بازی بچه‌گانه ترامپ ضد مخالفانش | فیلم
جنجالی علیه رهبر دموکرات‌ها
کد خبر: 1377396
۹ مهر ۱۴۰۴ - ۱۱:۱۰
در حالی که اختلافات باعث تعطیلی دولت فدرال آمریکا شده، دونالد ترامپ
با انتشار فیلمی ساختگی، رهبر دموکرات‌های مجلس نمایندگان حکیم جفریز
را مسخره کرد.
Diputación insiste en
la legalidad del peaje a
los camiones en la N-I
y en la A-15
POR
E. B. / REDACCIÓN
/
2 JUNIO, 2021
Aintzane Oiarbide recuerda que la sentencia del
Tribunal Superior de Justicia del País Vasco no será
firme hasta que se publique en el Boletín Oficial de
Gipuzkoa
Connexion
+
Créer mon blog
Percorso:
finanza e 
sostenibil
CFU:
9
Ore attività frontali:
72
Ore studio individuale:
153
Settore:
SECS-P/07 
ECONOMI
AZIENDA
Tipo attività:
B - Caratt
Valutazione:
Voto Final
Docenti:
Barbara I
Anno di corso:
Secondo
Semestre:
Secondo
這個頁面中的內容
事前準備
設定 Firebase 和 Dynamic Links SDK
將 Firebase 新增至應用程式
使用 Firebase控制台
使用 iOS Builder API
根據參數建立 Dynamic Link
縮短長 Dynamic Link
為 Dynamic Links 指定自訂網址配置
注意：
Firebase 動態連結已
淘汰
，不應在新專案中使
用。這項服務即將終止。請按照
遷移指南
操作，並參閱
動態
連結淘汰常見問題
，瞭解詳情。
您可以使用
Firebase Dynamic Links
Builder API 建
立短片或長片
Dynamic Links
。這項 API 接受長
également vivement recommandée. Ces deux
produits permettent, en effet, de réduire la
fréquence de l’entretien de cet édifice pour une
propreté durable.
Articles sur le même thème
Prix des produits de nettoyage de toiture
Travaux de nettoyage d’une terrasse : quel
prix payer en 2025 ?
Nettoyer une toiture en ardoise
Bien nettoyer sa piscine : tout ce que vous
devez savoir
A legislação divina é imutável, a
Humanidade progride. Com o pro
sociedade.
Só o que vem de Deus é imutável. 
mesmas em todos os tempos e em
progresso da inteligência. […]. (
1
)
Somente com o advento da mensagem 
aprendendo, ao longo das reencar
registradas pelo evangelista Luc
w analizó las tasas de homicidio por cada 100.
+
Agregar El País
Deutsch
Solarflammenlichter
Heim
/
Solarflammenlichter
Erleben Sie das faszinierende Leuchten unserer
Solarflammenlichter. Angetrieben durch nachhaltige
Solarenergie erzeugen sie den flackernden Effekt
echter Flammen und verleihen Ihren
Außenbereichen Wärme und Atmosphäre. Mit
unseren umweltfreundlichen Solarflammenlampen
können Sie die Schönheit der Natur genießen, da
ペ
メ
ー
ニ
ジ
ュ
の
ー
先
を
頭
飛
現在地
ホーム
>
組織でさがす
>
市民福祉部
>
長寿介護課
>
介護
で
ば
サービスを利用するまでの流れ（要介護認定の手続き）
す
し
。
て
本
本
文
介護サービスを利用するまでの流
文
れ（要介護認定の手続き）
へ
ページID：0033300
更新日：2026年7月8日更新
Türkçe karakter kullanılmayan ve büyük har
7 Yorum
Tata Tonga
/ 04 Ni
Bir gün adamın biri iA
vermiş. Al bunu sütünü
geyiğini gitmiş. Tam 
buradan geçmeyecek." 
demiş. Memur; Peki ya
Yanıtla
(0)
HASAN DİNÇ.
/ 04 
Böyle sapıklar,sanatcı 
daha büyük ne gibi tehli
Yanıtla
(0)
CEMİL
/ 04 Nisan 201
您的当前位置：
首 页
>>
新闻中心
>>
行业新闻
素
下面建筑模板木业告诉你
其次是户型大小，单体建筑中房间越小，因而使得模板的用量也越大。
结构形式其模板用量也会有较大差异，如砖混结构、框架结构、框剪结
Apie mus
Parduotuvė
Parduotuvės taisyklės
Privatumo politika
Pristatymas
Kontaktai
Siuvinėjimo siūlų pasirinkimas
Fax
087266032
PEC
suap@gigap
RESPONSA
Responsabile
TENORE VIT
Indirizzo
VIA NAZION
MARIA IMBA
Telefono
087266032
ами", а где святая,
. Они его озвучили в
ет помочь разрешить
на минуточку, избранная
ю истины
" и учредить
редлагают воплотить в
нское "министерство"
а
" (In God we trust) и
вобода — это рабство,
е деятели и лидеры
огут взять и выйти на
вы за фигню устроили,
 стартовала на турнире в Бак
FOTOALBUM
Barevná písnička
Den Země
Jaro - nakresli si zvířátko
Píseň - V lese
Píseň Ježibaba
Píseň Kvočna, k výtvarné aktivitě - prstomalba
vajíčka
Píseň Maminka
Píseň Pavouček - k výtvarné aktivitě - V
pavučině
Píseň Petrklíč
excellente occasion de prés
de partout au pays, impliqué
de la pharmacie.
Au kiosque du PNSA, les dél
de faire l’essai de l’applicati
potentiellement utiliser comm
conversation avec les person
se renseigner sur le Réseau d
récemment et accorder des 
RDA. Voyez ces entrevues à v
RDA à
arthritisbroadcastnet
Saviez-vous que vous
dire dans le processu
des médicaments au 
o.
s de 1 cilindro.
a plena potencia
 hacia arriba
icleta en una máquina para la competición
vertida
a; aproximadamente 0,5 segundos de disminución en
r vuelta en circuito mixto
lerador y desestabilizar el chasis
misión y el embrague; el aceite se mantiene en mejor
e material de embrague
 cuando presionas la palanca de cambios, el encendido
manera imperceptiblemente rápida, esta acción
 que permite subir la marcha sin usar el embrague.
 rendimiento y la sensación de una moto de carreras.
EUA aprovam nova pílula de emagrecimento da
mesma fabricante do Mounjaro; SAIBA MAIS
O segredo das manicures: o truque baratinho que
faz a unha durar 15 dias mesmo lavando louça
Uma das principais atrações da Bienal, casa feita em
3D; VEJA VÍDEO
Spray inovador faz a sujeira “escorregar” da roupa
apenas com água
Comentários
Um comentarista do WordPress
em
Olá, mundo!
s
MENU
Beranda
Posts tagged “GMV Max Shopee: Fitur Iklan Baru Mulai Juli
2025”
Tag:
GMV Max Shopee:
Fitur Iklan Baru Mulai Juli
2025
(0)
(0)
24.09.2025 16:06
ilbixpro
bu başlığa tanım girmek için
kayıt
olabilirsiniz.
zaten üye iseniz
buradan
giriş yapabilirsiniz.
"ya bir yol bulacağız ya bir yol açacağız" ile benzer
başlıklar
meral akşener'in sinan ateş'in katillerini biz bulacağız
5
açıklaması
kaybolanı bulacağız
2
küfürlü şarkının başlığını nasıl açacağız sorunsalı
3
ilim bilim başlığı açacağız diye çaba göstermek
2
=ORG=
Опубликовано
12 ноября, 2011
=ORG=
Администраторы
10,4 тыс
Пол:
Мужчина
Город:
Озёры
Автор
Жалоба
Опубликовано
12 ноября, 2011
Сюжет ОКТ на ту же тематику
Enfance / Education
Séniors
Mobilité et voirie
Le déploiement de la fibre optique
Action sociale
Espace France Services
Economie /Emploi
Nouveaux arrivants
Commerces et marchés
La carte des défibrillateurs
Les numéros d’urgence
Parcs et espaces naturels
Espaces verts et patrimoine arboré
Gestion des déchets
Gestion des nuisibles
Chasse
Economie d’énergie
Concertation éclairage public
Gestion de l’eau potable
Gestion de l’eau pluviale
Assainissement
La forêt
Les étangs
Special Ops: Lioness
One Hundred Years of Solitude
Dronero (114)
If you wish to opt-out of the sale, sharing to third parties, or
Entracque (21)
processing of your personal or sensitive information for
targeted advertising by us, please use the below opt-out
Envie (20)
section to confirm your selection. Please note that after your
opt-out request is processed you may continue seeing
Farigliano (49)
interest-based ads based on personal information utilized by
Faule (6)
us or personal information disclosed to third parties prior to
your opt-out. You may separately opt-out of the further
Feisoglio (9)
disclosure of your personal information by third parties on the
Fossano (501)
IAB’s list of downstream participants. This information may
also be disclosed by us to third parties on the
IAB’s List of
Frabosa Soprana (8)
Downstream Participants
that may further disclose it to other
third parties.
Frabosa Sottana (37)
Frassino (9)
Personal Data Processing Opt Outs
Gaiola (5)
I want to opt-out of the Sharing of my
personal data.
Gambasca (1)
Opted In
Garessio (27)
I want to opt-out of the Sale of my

──────────

**Your assignment:** Rewrite the records from the first line through the line containing "Aintzane Oiarbide recuerda", inclusive, putting "autobuses" in place of "camiones" and leaving everything else the same.

**Output below:**
بازی بچه‌گانه ترامپ ضد مخالفانش | فیلم
جنجالی علیه رهبر دموکرات‌ها
کد خبر: 1377396
۹ مهر ۱۴۰۴ - ۱۱:۱۰
در حالی که اختلافات باعث تعطیلی دولت فدرال آمریکا شده، دونالد ترامپ
با انتشار فیلمی ساختگی، رهبر دموکرات‌های مجلس نمایندگان حکیم جفریز
را مسخره کرد.
Diputación insiste en
la legalidad del peaje a
los autobuses en la N-I
y en la A-15
POR
E. B. / REDACCIÓN
/
2 JUNIO, 2021
Aintzane Oiarbide recuerda que la sentencia del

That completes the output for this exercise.